ASSIGNMENT
Copy every line of the data that includes the string "your".

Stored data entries
..........
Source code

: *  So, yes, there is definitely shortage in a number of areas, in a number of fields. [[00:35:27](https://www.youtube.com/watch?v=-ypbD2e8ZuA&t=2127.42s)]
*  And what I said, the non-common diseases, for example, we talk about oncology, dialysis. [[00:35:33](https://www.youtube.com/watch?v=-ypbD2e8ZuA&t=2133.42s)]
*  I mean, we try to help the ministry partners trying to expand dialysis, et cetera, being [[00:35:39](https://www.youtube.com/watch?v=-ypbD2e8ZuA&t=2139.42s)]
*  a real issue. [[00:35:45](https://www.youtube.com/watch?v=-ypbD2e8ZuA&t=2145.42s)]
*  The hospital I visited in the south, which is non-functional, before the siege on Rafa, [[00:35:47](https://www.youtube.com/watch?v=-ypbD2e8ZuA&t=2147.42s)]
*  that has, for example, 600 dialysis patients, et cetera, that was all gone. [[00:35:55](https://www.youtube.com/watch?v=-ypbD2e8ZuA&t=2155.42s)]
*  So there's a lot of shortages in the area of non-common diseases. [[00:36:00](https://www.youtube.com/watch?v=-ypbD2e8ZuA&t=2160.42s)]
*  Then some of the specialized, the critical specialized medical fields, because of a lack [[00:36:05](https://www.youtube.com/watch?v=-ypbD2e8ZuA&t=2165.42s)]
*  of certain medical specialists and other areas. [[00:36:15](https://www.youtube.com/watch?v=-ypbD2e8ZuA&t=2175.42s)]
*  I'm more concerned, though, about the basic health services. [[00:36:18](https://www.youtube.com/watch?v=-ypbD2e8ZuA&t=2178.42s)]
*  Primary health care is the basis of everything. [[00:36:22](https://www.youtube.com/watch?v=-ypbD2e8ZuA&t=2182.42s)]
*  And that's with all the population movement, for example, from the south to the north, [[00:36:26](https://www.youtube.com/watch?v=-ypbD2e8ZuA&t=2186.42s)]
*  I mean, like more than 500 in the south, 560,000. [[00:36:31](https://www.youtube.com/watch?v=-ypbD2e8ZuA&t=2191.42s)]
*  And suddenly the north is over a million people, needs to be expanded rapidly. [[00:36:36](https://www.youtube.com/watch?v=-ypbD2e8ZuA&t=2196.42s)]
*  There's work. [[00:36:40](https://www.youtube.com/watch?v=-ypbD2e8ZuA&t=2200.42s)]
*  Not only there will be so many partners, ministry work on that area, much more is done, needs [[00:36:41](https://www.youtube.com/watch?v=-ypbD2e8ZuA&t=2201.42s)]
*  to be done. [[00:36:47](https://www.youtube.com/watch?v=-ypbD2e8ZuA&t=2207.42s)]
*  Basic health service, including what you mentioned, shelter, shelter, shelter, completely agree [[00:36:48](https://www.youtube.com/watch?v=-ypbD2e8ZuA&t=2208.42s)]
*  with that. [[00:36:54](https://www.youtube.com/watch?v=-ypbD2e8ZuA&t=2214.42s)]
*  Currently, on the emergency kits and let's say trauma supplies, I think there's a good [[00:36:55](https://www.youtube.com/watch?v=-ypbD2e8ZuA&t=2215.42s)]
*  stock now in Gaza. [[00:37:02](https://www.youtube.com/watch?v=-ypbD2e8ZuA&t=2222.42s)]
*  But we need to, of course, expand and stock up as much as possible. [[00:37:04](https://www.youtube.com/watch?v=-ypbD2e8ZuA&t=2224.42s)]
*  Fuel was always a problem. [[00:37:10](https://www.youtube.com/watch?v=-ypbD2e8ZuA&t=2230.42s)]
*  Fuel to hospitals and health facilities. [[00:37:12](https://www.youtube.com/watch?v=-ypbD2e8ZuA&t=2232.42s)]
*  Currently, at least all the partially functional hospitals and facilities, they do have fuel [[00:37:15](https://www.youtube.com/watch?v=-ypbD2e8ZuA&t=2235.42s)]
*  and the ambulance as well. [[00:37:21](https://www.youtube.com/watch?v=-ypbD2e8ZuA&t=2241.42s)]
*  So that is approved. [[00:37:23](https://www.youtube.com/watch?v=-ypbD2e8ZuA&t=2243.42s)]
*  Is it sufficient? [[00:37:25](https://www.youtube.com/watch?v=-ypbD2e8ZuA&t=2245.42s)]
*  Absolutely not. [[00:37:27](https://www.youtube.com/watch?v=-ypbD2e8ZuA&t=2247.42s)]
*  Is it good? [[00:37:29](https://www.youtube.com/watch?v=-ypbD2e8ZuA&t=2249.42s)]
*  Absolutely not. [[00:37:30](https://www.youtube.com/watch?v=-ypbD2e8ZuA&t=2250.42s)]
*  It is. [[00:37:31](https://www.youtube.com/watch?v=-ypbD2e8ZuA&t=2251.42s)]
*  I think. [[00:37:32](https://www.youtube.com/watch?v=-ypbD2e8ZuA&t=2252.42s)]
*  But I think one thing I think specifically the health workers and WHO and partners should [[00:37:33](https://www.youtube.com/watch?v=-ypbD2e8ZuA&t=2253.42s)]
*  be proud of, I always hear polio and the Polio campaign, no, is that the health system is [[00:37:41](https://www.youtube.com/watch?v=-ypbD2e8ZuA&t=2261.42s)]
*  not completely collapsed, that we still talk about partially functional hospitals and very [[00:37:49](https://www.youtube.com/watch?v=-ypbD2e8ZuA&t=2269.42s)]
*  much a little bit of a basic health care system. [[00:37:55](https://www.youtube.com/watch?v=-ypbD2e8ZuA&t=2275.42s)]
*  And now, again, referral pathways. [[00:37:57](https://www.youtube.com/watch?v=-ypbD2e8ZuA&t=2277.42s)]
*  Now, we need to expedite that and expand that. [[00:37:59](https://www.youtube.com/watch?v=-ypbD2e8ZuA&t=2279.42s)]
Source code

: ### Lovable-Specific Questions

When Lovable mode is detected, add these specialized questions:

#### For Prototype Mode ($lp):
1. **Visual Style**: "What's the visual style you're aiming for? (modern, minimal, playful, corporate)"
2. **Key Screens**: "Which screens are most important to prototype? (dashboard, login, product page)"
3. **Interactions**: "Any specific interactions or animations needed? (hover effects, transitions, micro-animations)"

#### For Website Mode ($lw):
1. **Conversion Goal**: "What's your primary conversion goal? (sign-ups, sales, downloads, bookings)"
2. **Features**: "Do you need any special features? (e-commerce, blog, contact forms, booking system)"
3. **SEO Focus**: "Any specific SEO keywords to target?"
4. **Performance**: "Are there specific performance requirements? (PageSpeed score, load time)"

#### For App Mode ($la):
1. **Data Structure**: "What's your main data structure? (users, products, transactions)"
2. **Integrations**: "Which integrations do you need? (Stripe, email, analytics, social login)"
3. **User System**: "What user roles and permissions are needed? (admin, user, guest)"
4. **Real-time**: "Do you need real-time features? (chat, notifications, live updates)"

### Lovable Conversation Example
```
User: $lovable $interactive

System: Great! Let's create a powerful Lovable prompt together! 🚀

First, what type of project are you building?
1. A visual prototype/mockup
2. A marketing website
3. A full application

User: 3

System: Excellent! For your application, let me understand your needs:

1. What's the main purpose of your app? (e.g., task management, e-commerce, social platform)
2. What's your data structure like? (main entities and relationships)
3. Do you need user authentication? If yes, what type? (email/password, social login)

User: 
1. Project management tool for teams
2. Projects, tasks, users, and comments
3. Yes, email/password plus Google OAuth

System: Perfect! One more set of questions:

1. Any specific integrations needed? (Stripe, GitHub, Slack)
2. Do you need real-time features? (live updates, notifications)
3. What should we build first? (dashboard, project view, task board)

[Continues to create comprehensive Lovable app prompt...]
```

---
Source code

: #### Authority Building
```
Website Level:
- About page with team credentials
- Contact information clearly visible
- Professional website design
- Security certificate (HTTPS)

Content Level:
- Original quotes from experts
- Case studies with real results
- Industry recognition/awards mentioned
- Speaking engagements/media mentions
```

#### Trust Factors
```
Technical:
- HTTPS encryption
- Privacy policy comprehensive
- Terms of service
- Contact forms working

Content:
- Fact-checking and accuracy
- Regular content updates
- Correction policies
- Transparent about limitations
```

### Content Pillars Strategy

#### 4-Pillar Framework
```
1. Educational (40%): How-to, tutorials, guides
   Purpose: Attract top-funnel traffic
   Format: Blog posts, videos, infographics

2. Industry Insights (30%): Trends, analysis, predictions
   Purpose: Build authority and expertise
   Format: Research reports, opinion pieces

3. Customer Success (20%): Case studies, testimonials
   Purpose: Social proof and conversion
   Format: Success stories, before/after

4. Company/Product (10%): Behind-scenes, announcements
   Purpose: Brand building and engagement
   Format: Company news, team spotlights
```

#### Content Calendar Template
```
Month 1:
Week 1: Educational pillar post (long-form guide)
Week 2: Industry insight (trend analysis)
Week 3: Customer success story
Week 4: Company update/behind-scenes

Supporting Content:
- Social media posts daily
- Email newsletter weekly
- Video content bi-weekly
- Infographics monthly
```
..........
ANSWER TO THIS EXERCISE
1. **Conversion Goal**: "What's your primary conversion goal? (sign-ups, sales, downloads, bookings)"
1. **Data Structure**: "What's your main data structure? (users, products, transactions)"
System: Excellent! For your application, let me understand your needs:
1. What's the main purpose of your app? (e.g., task management, e-commerce, social platform)
2. What's your data structure like? (main entities and relationships)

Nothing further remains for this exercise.